White bread has its place in the barbecue world. Sandwiches usually call for hamburger buns straight from the cellophane (but see the corn cake recipe on page 90), and some well-known barbecue places offer buns or sliced loaf bread with a barbecue plate. Rib joints in particular seem to like sliced bread since it can double as a napkin. But there’s a reason that visiting Union troops called the South the “Cornfederacy”: Especially with pork—pork barbecue included—the usual bread has been made from corn. Here are three varieties, from the most ancient to one that was paired with barbecue in living memory.
In eastern North Carolina, some old-fashioned places like the Skylight Inn and Bum’s in Ayden serve their barbecue with a thin, crispy rectangle of cornpone, the way folks down east have always done. They used to make their pone with fat from the hogs they cooked, but today’s hogs are too lean, so they use lard. You should, too. If you don’t, you might as well not bother.
This is about what you get in Ayden.
SERVES 8–10
4 cups finely ground white cornmeal
2 teaspoons kosher salt
1/4 cup lard
4 cups water, or more if needed
Preheat the oven to 500°. Melt the lard in a 9 × 13-inch baking pan in the preheating oven. Combine the cornmeal and salt in a bowl, and stir in enough water to make a batter thick enough that you have to spread it a bit, like cake batter. When the oven reaches 500°, remove the pan and add most of the melted lard to the batter, leaving some in the pan. Stir the batter well and pour it into the heated pan. Lower the heat to 450° and bake for about an hour.
It’s not clear whether Warner Stamey, a barbecue entrepreneur in Greensboro, North Carolina, was the first to serve hushpuppies with barbecue or just popularized the combination, but until he did whatever he did, sometime in the 1950s or so, these little deep-fried doughballs had rarely been found apart from fried fish. But Stamey’s innovation certainly caught on in the Tar Heel State. Although some old-timers still prefer white-bread rolls (Stamey’s grandson’s restaurant still offers them as an alternative) and real old-timers prefer cornpone, most North Carolinians now regard hushpuppies as an integral part of their barbecue tradition.
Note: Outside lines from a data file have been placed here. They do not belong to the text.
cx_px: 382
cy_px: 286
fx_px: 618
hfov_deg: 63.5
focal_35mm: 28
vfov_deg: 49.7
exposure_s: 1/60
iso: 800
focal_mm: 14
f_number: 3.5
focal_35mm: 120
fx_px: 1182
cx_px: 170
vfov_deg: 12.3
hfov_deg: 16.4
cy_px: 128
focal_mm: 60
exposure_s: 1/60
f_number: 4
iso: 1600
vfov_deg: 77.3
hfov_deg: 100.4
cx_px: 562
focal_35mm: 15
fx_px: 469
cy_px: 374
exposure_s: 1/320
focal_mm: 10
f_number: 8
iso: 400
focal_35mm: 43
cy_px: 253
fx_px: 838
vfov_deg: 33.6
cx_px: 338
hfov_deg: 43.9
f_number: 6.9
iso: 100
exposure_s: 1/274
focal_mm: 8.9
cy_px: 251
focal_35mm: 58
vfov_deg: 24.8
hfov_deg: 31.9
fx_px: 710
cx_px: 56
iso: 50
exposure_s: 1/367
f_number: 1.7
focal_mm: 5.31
O.T.’s Barbecue in Apex is long gone, but its memory lingers on, as does its hushpuppy recipe in this adaption. If you prefer a savory version, leave out the sugar (or reduce it by half) and add 1 medium onion, chopped fine.
MAKES 2–3 DOZEN
2 cups self-rising cornmeal
1 cup self-rising flour
1 teaspoon kosher salt
2 tablespoons sugar
1 large egg, beaten
3/4 cup milk, plus more as needed
Lard for frying (peanut oil, if you insist)
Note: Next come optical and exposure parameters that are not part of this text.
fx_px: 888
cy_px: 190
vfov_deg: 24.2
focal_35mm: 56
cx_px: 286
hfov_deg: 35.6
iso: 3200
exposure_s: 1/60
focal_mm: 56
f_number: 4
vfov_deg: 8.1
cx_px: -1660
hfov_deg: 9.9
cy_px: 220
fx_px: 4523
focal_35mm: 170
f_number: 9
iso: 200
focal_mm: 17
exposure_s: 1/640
Sift the dry ingredients together. Stir in the egg and milk, adding more milk if needed for a firm but workable batter. Heat the lard to 375°. Using a tablespoon, drop walnut-to-golf-ball-sized blobs of batter into the lard. Fry only a few at a time to golden brown, turning if necessary. Drain them on a paper towel.
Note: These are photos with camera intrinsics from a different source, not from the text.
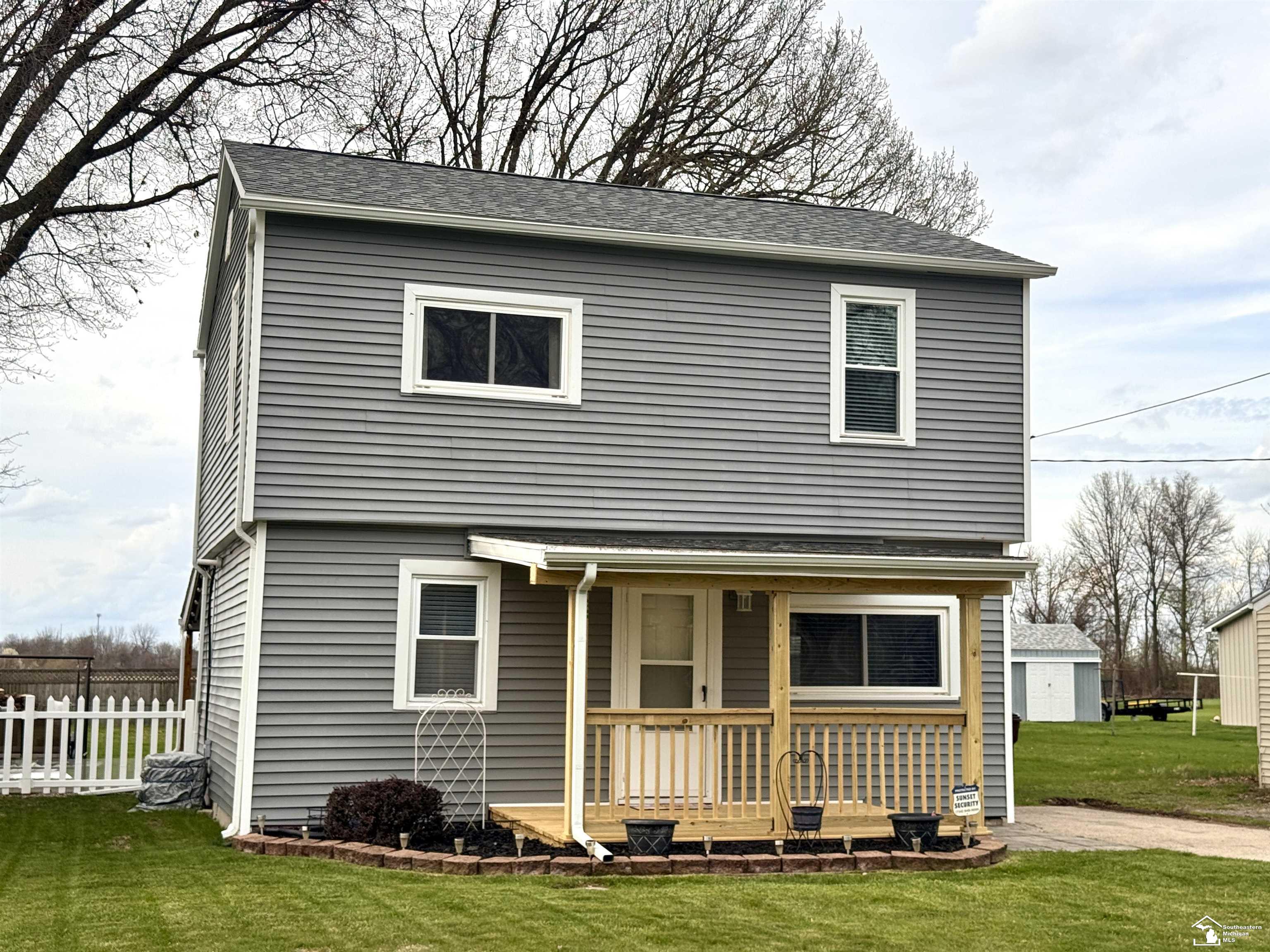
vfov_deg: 30.3
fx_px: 1761
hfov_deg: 39.7
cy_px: 476
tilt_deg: +5.6
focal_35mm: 48
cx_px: 635
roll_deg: +0.0
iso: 64
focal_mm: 6.76
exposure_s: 1/1869
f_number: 1.78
Up a notch in sophistication from pone in the spectrum of Southern cornbreads are these fried batter cakes, which add egg, milk, and baking powder to the basic hoecake. They are, in fact, just cornmeal pancakes, and any left over are good with butter and sorghum for breakfast. They’re ubiquitous in the South, but in Middle Tennessee and (especially) Kentucky they’re often served with barbecue, either on the side or as the top and bottom of a barbecue sandwich (with sauce and slaw).
If you want to replicate the corn cakes served at most barbecue places, use whole milk and regular grocery-store cornmeal, but buttermilk and stone-ground meal do make for a superior product. (If you don’t have buttermilk, add 1 tablespoon each of lemon juice and cider vinegar to 2 1/2 cups of whole milk, let the mixture curdle, and you’ll have enough for this recipe.) You can use melted butter instead of bacon grease, but your flavor will suffer. Some northern Kentuckians use yellow cornmeal instead of white, but they’re practically Yankees, and probably put sugar in their cornbread, too.
MAKES 24–28 CAKES
2 cups white stone-ground cornmeal
2 tablespoons all-purpose flour
2 teaspoons baking powder
1 teaspoon baking soda
1 teaspoon kosher salt
2 eggs, beaten
2 tablespoons bacon drippings, melted
Approximately 2 cups buttermilk (as needed)
1/4 cup cooking oil or lard
Mix the dry ingredients thoroughly. Stir in the eggs and drippings, then enough buttermilk to produce the consistency of pancake batter. Heat the oil or lard in a skillet or griddle over medium heat and spoon on 2-tablespoon batches of batter. When bubbles on top begin to burst, lift the cake to check: When the underside is brown, turn it and cook the other side.